Biographical Notes About The Rapp Family
Walter Natt's maternal great-grandparents were Simon Toeplitz and Julie Toeplitz, nee Rapp. Julie Rapp's grandparents, in turn, were David Mayer Rapp and Jacket Rapp, nee Falk, as shown on the Rapp family tree.
Generations prior to David Mayer Rapp are known to us only from the inscriptions on the tombstones in the old Jewish cemetery in Frankfurt. Tombstones for the generations prior to Bar Rapp could not be located anymore, since the inscriptions had weathered away. Now, in 1991, only a small number of the tombstones are still in existence, since many of them were destroyed by the Nazis and also during the bombing in World War II.
Information prior to Bar Rapp was taken from the old records of the city of Frankfurt, which are not in existence any more either, having been destroyed during the war.
David Mayer Rapp founded a wholesale cloth business in 1785. When his son Callman Mayer Rapp took over the business, he developed it into one of the largest of its kind.
Callman Mayer Rapp was known as a very modest person. He did not want anyone to know that he was well to do, and although he left over a million guilders, lived in a very simple lifestyle. It is related of him that he once went to the market to buy a wallet. Having examined a number of them, he selected a very plain one, which he wanted to buy in a larger size if available. "Mr. Rapp, for you and your money," suggested the shopkeeper, "surely the small one is large enough." This comment so delighted Callman Mayer Rapp that he bought the small one, and a second small one for his wife.
Another anecdote was related by Walter Natt's grandmother, Auguste Bischheim. In 1866, after having defeated the Austrians, the Prussian Hussars entered the city. They were riding down the "Zeil" (one of the main streets) when old Mr. Rapp, with his grandchild Auguste, happened to be driving by in their open Landau (horsedrawn carriage). A mounted Prussian Soldier passing the coach smiled to the young child, who never forgot how her grandfather furiously turned toward her, saying, "Don't smile, a real Frankfurt child will never smile at a Prussian."

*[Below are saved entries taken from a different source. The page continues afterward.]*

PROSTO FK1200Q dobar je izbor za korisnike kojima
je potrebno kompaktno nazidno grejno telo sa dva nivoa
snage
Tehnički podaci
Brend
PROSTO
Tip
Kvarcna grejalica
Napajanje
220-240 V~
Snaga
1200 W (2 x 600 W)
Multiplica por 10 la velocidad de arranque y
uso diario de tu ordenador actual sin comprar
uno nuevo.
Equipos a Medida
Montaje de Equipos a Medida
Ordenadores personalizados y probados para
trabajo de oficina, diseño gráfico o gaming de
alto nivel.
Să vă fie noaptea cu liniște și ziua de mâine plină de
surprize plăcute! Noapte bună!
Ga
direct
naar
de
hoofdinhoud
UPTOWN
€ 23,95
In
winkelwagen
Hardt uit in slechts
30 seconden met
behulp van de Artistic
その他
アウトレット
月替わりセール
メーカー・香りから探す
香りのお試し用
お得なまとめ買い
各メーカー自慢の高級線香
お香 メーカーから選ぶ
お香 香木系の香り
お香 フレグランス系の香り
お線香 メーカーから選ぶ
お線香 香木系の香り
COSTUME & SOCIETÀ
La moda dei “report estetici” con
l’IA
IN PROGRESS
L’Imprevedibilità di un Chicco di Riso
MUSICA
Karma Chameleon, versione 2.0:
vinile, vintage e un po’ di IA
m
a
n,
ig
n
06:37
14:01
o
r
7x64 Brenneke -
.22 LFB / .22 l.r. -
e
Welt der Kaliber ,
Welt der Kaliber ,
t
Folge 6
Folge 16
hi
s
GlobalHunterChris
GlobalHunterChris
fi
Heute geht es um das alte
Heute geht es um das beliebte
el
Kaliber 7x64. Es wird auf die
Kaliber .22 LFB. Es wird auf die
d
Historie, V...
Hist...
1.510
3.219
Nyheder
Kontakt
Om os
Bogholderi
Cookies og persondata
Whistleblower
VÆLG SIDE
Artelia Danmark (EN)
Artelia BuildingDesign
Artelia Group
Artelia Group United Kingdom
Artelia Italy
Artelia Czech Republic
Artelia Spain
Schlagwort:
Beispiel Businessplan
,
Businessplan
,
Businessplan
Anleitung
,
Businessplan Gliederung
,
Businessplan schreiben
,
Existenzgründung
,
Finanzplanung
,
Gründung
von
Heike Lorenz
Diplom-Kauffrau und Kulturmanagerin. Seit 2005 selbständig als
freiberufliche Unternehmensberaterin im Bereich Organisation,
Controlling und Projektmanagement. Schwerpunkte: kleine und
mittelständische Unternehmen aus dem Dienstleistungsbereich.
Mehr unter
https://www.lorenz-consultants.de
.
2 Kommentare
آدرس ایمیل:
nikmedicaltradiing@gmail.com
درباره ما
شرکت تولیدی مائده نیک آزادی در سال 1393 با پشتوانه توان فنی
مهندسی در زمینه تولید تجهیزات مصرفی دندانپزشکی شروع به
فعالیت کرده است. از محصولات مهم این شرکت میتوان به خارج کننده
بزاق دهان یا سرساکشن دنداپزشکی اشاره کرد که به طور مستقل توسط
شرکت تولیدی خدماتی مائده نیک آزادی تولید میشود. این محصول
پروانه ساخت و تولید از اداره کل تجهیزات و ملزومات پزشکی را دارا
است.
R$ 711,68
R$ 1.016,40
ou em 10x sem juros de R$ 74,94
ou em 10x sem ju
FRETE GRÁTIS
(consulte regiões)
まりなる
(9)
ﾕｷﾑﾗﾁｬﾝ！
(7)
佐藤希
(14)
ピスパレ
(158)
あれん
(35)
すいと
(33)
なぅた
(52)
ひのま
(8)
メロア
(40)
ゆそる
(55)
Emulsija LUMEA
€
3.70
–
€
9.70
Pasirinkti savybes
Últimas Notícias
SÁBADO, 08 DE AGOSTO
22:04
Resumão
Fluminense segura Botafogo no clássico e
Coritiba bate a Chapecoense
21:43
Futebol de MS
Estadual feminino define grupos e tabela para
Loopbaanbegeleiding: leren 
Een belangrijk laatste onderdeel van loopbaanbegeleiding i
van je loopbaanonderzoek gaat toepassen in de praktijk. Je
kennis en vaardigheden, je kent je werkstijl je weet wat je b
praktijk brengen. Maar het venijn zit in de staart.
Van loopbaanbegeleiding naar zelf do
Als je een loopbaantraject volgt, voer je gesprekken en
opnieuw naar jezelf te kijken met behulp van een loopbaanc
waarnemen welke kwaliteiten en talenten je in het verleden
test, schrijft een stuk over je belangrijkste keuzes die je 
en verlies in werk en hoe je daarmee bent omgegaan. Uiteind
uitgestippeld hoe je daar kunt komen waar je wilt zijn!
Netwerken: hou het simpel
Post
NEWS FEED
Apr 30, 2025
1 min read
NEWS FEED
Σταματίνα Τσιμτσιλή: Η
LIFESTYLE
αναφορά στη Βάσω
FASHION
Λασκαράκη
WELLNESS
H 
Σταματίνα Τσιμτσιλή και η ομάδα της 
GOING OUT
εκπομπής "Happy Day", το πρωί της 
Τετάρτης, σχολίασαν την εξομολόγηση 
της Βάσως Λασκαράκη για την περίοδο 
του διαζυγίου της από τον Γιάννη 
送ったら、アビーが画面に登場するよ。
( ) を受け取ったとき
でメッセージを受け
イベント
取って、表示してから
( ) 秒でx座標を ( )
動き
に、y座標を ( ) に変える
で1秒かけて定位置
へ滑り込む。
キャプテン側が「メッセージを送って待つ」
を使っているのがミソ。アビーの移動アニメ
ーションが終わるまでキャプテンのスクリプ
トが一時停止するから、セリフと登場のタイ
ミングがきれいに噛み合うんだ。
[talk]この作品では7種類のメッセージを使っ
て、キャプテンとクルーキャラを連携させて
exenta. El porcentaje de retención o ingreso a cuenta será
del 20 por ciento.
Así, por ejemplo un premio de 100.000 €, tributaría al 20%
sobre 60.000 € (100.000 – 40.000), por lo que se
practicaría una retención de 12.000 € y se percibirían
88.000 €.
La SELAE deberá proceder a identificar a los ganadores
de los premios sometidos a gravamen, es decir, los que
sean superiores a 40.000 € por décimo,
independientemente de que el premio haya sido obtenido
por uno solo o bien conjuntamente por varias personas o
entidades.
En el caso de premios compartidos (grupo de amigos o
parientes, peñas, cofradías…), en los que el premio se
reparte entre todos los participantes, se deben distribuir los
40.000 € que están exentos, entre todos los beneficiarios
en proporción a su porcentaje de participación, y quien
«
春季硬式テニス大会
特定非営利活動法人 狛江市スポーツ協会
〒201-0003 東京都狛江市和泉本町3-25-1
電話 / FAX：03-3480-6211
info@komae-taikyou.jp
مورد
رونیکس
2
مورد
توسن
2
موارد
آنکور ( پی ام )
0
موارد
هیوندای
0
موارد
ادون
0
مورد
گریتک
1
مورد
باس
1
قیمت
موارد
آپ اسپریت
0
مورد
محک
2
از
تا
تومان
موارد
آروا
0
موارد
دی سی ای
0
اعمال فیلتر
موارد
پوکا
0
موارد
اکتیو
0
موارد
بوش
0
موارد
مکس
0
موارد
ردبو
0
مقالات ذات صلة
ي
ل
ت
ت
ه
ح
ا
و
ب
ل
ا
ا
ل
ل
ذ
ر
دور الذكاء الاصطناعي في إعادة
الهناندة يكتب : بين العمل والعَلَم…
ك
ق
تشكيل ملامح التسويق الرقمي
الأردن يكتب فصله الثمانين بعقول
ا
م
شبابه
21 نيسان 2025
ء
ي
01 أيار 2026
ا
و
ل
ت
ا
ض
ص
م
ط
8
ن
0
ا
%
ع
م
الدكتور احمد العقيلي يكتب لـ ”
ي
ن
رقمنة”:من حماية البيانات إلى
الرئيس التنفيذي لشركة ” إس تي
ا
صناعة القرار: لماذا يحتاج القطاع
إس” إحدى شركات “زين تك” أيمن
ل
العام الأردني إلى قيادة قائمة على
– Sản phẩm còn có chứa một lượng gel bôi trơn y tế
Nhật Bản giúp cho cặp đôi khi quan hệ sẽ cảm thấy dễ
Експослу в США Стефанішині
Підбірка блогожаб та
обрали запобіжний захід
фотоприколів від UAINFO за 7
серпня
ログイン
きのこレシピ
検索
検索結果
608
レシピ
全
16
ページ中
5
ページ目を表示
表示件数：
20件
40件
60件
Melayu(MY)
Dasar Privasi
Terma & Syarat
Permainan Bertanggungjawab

Callman Mayer Rapp earned a reputation as a severe and exacting businessman. He did not believe in spending a lot of money on the education of his four sons, who were allowed to consort freely with apprentices and members of his staff, who came from beyond the walls of the city. The sons carried on the business for a very short while after their father's death and retired a few years later at a very young age and lived well ever after. None of the four sons ever married.
The oldest son, Moritz, was known to be a very charitable person, being one of the founding members of the Senkenberg Museum of Natural History, which to this date is one of the largest of its kind in Europe. He also was one of the founding members of the Rochus Hospital, of an old age home, and a large contributor to the Philantropin School, all of whom he endowed with large sums of money.
The youngest son, Wilhelm, was content to just live a good life - not much is known about his activities, other than having a great sense of humor and a happy-go-lucky personality.
He left the largest part of his fortune to my great-grandmother, Julie Toeplitz nee Rapp, who, due to the early death of her husband, was in rather poor circumstances.
Not much is known about the other two brothers.
The youngest daughter, Kathinka Rapp, married into the Schlesinger family as is shown in the Schlesinger family tree. Her husband, Bernhard Schlesinger, took over the family business until it was dissolved in 1878.